Question · 3 answers

WMLx vs M300 Mini Scout for HD—which actually matters more?

The M300 Mini Scout runs 500 lumens, the WMLx caps at 400. On paper that's a gap. In your hallway at 2 AM, you won't notice it. Both will collapse a threat's pupils and destroy their night vision fast enough.

Heat signature is the internet's favorite phantom problem here. Yes, thermal optics will see either light brighter. No, your neighbor isn't running FLIR on your house. This matters if you're breaching a fortified position in Kandahar. It doesn't matter in home defense.

Where the M300 actually wins: runtime and beam quality. You get roughly 60 minutes on a single 18650 versus the WMLx's 45 minutes. The reflector design throws a tighter hotspot with better peripheral spill. That's real. **If you train regularly and want less fiddling with battery schedules, the Scout makes sense.**

Where the WMLx wins: cost and mounting. It's $150–180 cheaper and the thumb pad is more intuitive than the Scout's tail switch if you're running it on a carbine. Fewer compatibility headaches too.

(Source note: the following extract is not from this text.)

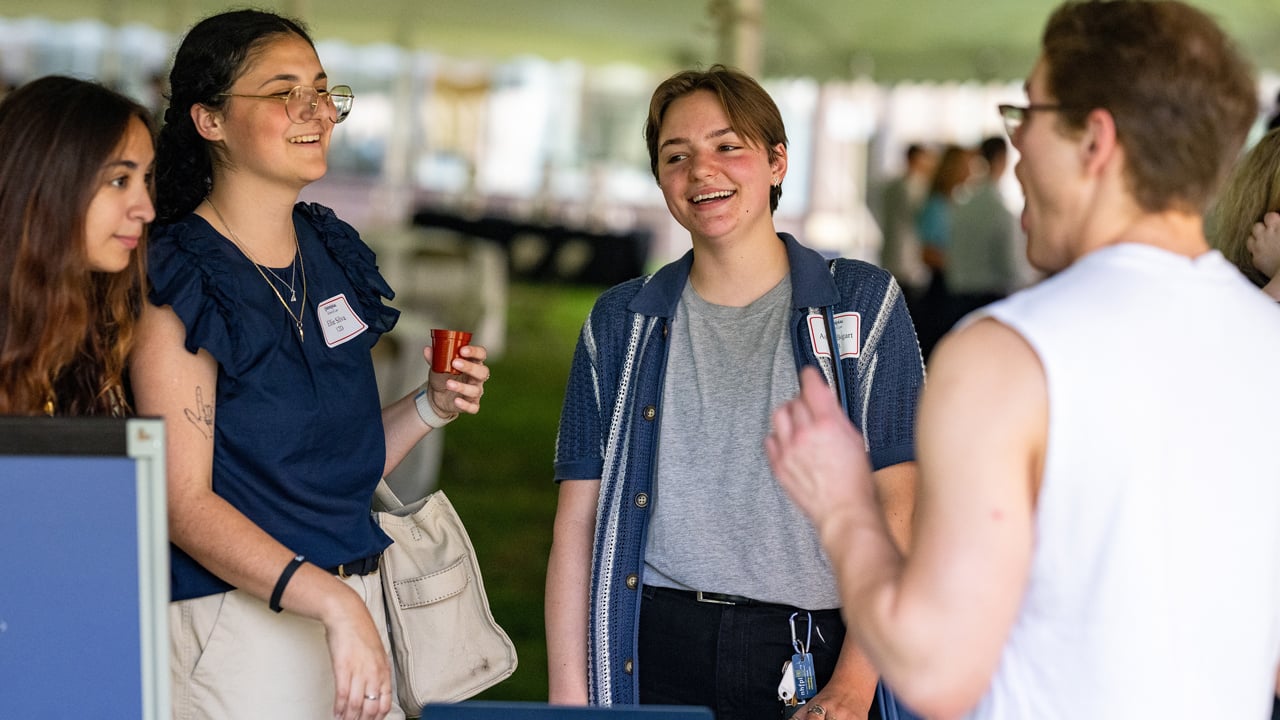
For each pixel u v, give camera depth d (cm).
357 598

Honest call: pick whichever one you'll actually mount, test, and train with. The light you use beats the light you optimize for specs. Run fresh batteries, practice your transitions, keep the lens clean. That's 95% of the fight.

What's your current setup, and how much time are you putting on the rifle?

3 answers
  1. @ben.rourke8d ago
    Accepted+9

    frm42's candela math is solid—that 15-20% difference at 10 yards is real and worth knowing. I'd just add that it matters less than where you end up putting the thing on your gun.

    I've run both in low-light drills with students, and the gap that actually changes performance is mounting position and switch ergonomics under stress. Absolute cowitness with a tail switch means your support hand has to reach back and up to activate—fine if you're shouldering the rifle, problem if you're using the light to search around a corner or transition to another room with the gun closer to center mass. Offset mount with a thumb pad flips that equation. You're pressing forward on the pad instead of reaching, and your index finger's already in the neighborhood.

    The other variable: how your gear sits. If you're running a sling, chest rig, or plate carrier, the tail switch can snag on straps during recoil or movement. Thumb pad mostly avoids it because your hand controls the contact.

    If you haven't settled on how it's going to live on your carbine yet—rail position, sling method, how you're moving through your space—that's the decision to make first. The light follows the mounting system, not the other way around.

    What's your current setup looking like? Rail-mounted rifle, and are you planning offset or cowitness?

  2. @frm4215d ago
    +6

    The lumen comparison misses what actually matters indoors: candela at the distances where you're making threat identification.

    Lumens spread in all directions. Candela is the intensity in your beam's center—that's what collapses pupils and lights up a face 7–15 yards away, which is your typical hallway or living room engagement distance.

    M300 Mini Scout: ~15,000 candela. WMLx: ~12,000 candela. At 10 yards, that gap translates to maybe 15–20% more throw and edge intensity. Measurable. Not phantom.

    But here's the actual constraint: both lights will positively identify a threat at 15 yards without question. The real problem isn't brightness—it's whether your mount position lets you index the light reliably under stress, and whether the switch activation method survives contact with your gear or support hand during a barricade.

    That's where the geometry of how you're running it matters more than raw output. Rail-mounted at absolute cowitness versus lower-1/3 changes your head position relative to the beam. Thumb pad versus tail switch changes how your support hand finds it in the dark.

    Do you already have a mounting solution in mind, and are you running it offset or on the same plane as your optic? That's where I'd want to lock in the actual recommendation for your specific use case.

  3. @kept.simple4d ago
    +6

    Both of you nailed the real variables. I'll add what actually broke the tie for me: I ran the WMLx on an offset mount for three months, then switched to the M300 Mini Scout on absolute cowitness with the tail switch. The Scout won, but not why the internet thinks.

    Offset thumb pad was cleaner in theory. In practice, during movement drills with a sling, my thumb pad kept getting trapped against my chest rig when I transitioned the rifle from ready to search position. Not a catastrophe, but it killed the repeatability of my activation—sometimes I'd catch it, sometimes I wouldn't.

    Tail switch on cowitness fixed that. My support hand's already reaching back to stabilize during recoil. The switch is just there. No new motion. No gear snag. Activation became automatic instead of deliberate.

    The runtime difference (60 vs 45 minutes) sealed it for me. I keep a 18650 on the light itself and a spare in a dump pouch. Fresh battery every training session means I'm never guessing if I'm halfway through the charge cycle.

    If you haven't run either under movement—actually moving through your house, working around furniture, using a sling—that's the test. Sit with it for a month of dry work. The one that disappears during the motion is the one you keep. Everything else is spec sheet theater.